#### [WORK TO BE COMPLETED]
Start at the line below containing "conmovió a Colo Colo" and stop at the line containing "Ingang zakje, bijpassende". Repeat every line of that stretch exactly, and nothing outside it.
╭─ SUPPLIED MATERIAL
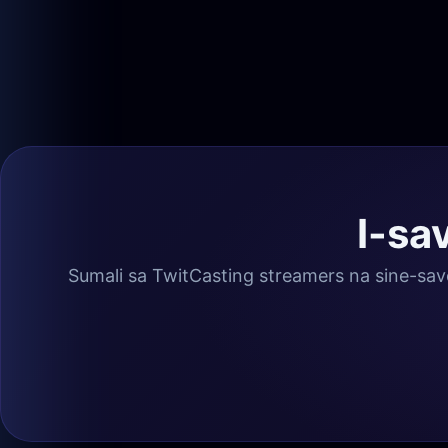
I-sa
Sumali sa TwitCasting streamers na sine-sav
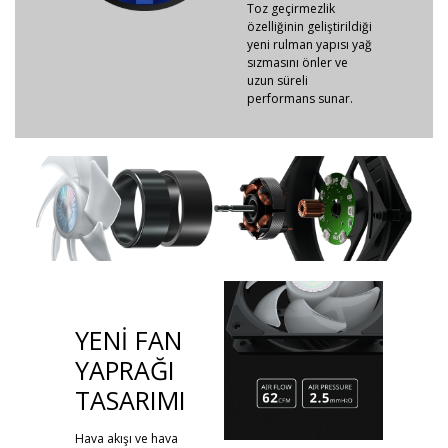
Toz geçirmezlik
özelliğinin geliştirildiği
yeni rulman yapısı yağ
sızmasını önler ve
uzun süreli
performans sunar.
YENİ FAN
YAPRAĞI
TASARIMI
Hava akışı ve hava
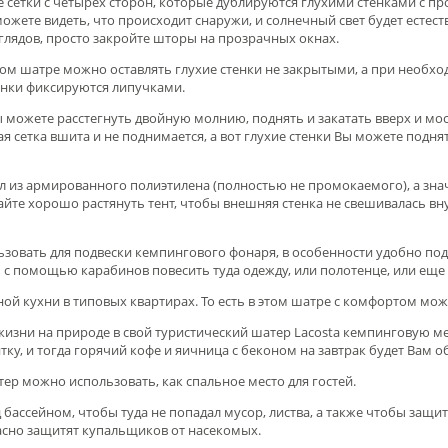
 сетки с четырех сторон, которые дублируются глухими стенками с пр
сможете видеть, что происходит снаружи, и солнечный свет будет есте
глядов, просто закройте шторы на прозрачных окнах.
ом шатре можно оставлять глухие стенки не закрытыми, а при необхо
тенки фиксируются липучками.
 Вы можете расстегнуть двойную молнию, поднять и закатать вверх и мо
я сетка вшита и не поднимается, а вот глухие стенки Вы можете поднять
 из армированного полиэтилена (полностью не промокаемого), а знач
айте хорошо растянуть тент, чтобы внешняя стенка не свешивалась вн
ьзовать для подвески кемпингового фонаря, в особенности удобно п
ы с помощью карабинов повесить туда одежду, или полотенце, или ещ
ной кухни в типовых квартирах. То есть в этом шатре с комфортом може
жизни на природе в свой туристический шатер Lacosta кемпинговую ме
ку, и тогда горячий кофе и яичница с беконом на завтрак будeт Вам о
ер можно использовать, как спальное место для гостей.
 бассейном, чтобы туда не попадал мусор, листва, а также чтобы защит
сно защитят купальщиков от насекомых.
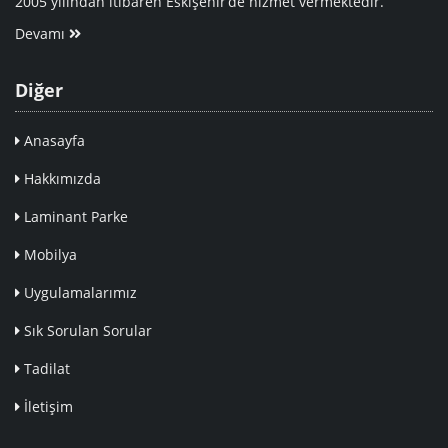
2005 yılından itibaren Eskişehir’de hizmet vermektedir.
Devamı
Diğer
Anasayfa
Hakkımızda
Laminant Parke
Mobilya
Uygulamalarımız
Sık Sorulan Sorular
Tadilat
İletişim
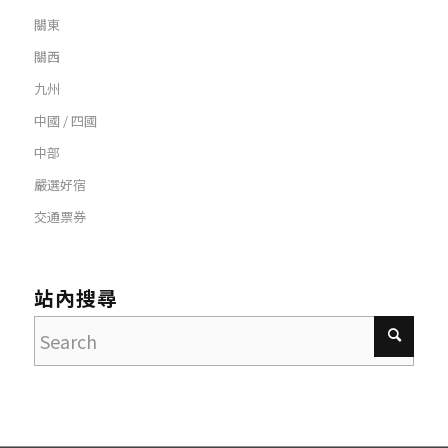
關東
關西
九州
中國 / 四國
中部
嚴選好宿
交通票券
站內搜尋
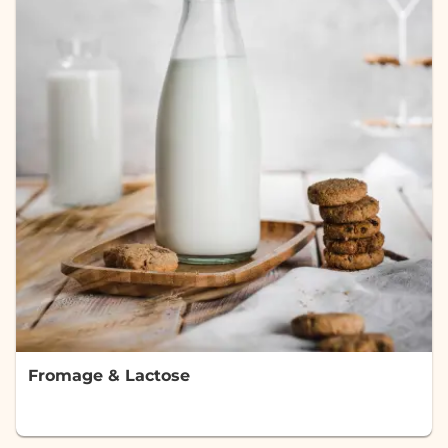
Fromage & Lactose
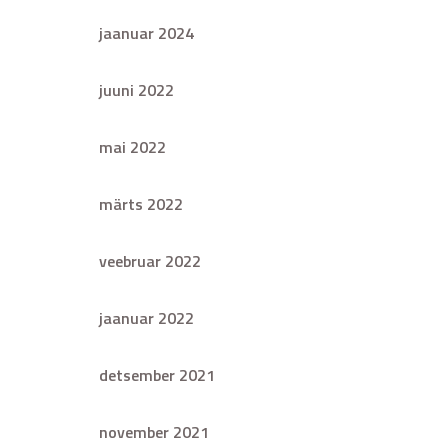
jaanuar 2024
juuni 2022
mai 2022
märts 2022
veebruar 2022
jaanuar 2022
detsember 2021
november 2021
╰─
╭─ SUPPLIED MATERIAL
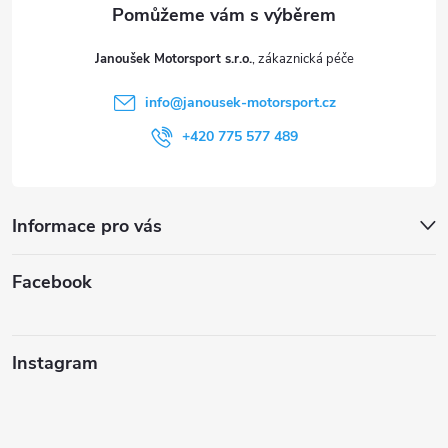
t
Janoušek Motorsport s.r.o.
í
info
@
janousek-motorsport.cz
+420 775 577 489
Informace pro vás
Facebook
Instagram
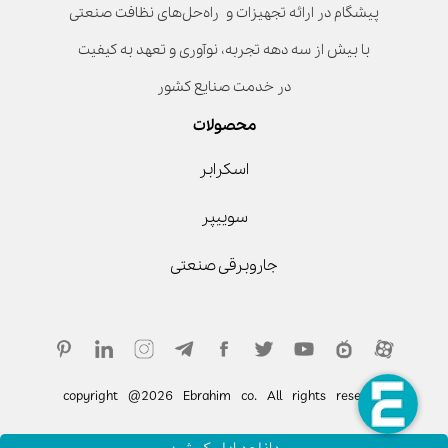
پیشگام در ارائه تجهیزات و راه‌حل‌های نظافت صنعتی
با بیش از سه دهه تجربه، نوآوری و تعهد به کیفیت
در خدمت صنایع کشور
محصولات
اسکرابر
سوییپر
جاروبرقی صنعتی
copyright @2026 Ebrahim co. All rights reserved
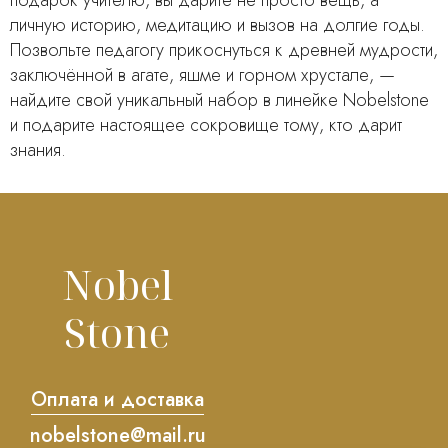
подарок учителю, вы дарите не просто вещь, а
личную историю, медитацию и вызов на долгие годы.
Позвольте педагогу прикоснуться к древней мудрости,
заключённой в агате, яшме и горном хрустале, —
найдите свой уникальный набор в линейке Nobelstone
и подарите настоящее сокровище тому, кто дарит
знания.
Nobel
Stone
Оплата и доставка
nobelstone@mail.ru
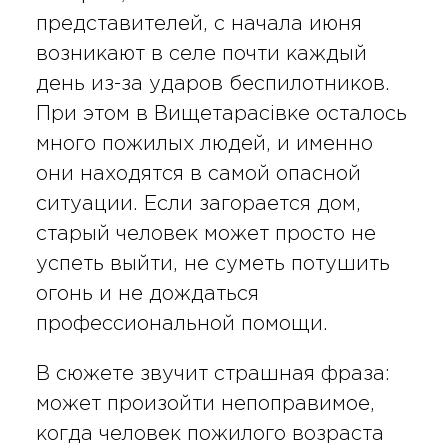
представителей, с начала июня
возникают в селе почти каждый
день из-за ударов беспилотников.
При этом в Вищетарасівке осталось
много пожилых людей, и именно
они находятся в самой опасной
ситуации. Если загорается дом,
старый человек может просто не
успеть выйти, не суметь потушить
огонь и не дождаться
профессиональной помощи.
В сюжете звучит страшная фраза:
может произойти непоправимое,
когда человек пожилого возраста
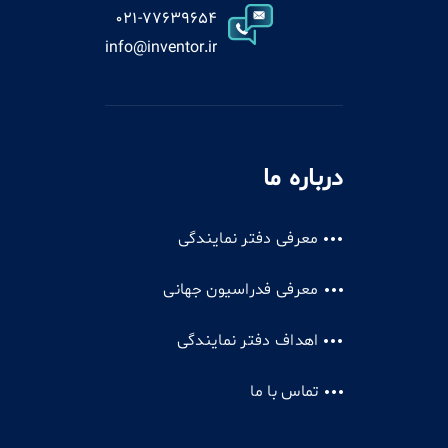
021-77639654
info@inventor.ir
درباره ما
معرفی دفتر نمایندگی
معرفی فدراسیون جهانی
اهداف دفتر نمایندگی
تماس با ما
╰─
╭─ SUPPLIED MATERIAL
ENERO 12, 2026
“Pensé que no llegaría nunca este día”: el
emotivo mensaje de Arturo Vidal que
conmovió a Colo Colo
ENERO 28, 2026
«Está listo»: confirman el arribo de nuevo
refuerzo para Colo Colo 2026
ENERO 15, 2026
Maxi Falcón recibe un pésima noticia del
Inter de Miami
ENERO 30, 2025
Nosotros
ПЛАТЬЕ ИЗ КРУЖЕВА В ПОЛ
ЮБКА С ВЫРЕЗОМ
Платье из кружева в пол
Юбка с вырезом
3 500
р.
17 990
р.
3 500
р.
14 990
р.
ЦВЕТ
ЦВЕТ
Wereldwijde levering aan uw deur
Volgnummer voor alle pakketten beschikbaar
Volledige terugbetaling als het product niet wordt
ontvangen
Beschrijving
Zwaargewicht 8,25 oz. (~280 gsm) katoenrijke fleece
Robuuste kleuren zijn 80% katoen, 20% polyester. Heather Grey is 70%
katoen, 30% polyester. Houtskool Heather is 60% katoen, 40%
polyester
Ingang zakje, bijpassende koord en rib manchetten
╰─
#### [ANSWER BOX]
conmovió a Colo Colo
ENERO 28, 2026
«Está listo»: confirman el arribo de nuevo
refuerzo para Colo Colo 2026
ENERO 15, 2026
Maxi Falcón recibe un pésima noticia del
Inter de Miami
ENERO 30, 2025
Nosotros
ПЛАТЬЕ ИЗ КРУЖЕВА В ПОЛ
ЮБКА С ВЫРЕЗОМ
Платье из кружева в пол
Юбка с вырезом
3 500
р.
17 990
р.
3 500
р.
14 990
р.
ЦВЕТ
ЦВЕТ
Wereldwijde levering aan uw deur
Volgnummer voor alle pakketten beschikbaar
Volledige terugbetaling als het product niet wordt
ontvangen
Beschrijving
Zwaargewicht 8,25 oz. (~280 gsm) katoenrijke fleece
Robuuste kleuren zijn 80% katoen, 20% polyester. Heather Grey is 70%
katoen, 30% polyester. Houtskool Heather is 60% katoen, 40%
polyester
Ingang zakje, bijpassende koord en rib manchetten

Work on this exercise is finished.